Confronted with this brutal image, my inner detective constructs a crime scene. “Who decapitated this pigeon?” she asks, evaluating potential suspects and motives. I enjoy crime documentaries, police procedural and courtroom drama because I fear and am fascinated by death and criminal psychology in equal measure. I want to look at the darkness, to understand it. I spend my days practicing for ‘the good life’. But after 10pm I sink into the strong arms of the sofa to relish delving into the disturbing, traumatic and psychotic through long-form drama and documentaries – ‘Unbelievable’, ‘Mind Hunter’, ‘the Jinx’, ‘Chernobyl’.

Every day I meet rough sleepers. I try to give them the dignity of personhood – to say hello, to acknowledge them with a nod, to meet their eye. The most regular locals know me, and we exchange greetings and discuss the weather. Sometimes I will buy someone something to eat, more often I don’t. I often feel overwhelmed in response to the desperation in the voices of those who ask for help. This summer a kind and friendly man stationed himself near our front door step. Over the months his requests for our help dwindled. At first he wore white vests, ate only ‘plant-based foods’, bore his misfortunes with optimism. As the weeks passed I watched his skin become weathered, his hair dread, his appearance darken – both clothes and mood. We witnessed how a series of seemingly small events created a chain of increasingly difficult circumstances. He left our doorstep. Occasionally I glimpse his grizzled form shuffling in ill-fitting shoes, head bowed.

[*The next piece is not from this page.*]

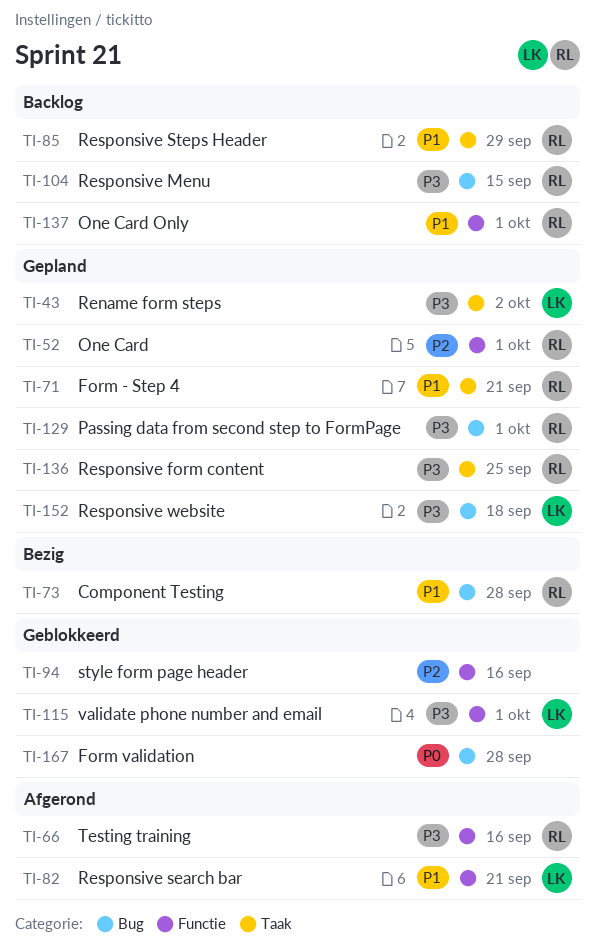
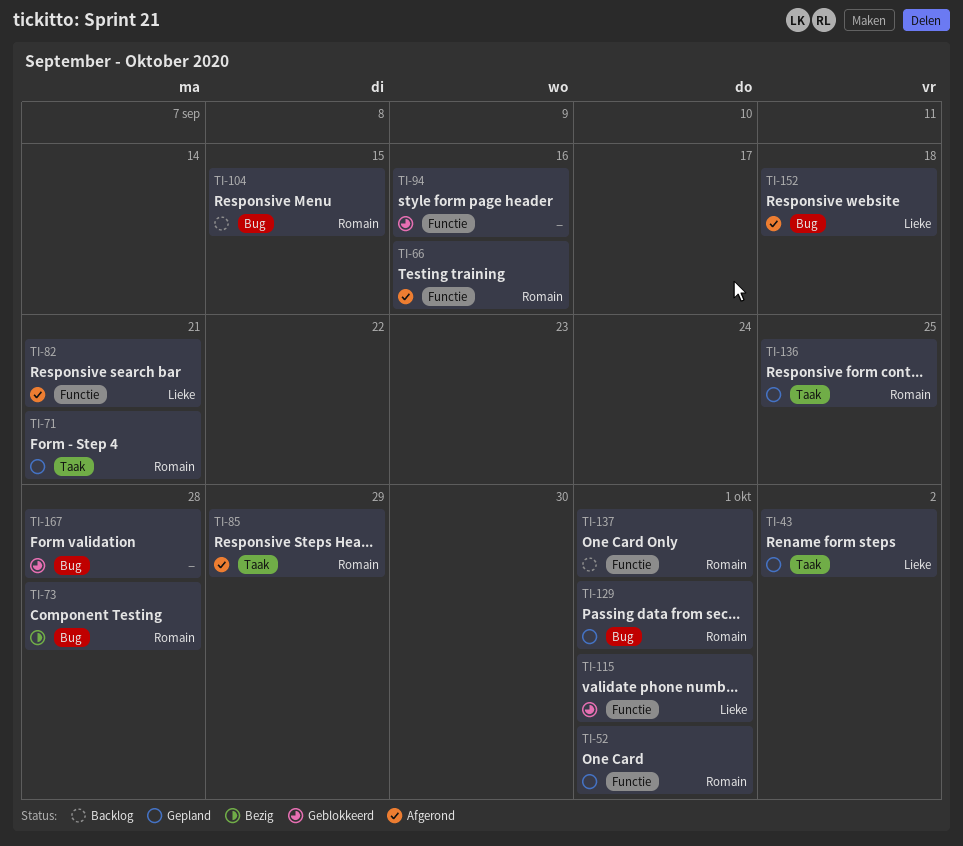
TI-85, status: Backlog -> Afgerond
TI-152, status: Gepland -> Afgerond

Speaking with passion, Daiara Tukano – indigenous artist and activist – shares something of her ‘cosmovision’. This perspective beyond the material, comes from the Tukano people’s oral tradition. She holds us to account, to honour our own words. One word, ‘Decolonize’ blazes on an 8m banner. “If we hide what happened in the past, we’ll be blind to what’s happening in the present.” I feel betrayed by my white-washed written down school history. Now in this ‘radical anthropology’ lecture, we have a place to hear the legacy of genocides and the violence of evangelism in Brazil. Indigenous people don’t have magical solutions, she warns, but she is returning the history we have obfuscated or lost through the telling of it now in her words, loud and clear. www.radicalanthropologygroup.org/person/person/264

This is a brilliant book about life. I gallop through the seventeen brief encounters with the fragility of the human body in Maggie O’Farrell’s ‘I Am, I Am, I Am’. It’s beautiful words capture pivotal moments in her family life. Something happens, or doesn’t happen, but each recounting of an intimate incident leaves me catching my breath, counting my own lives and lucky stars.